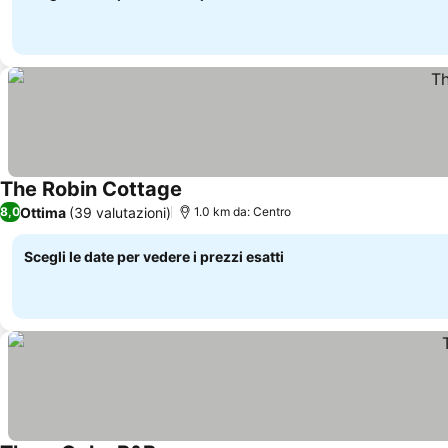
The Robin Cottage
Ottima
(39 valutazioni)
8,0
1.0 km da: Centro
Scegli le date per vedere i prezzi esatti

Problem details:
Reproduce every line of text from the entries above word for word, without the pictures.

Your response:
The Robin Cottage
Ottima
(39 valutazioni)
8,0
1.0 km da: Centro
Scegli le date per vedere i prezzi esatti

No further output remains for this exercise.